WORK INSTRUCTIONS: Your reply must contain the lines from the one with "The Backgrounder" through the last line of the material, exact and complete, with no pictures and no other text.

DATA EXTRACT:
□ □ □ □

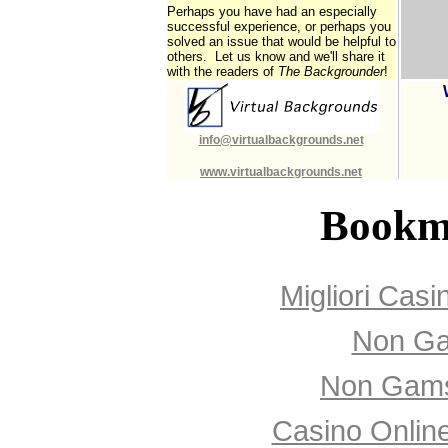
Perhaps you have had an especially
successful experience, or perhaps you
solved an issue that would be helpful to
others. Let us know and we'll share it
with the readers of
The Backgrounder
!
info@virtualbackgrounds.net
www.virtualbackgrounds.net
Bookm
Migliori Cas
Non Ga
Non Gams
Casino Onlin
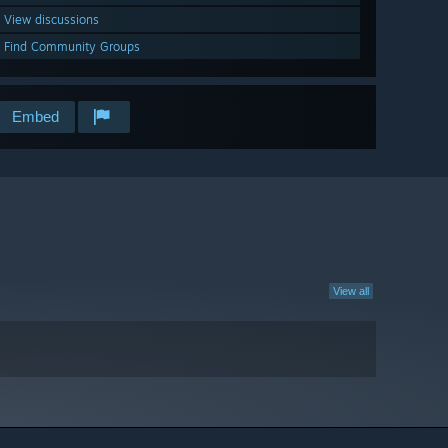
View discussions
Find Community Groups
Embed
View all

□ □ □ □

WRITTEN RESPONSE:
The Backgrounder
!
info@virtualbackgrounds.net
www.virtualbackgrounds.net
Bookm
Migliori Cas
Non Ga
Non Gams
Casino Onlin
View discussions
Find Community Groups
Embed
View all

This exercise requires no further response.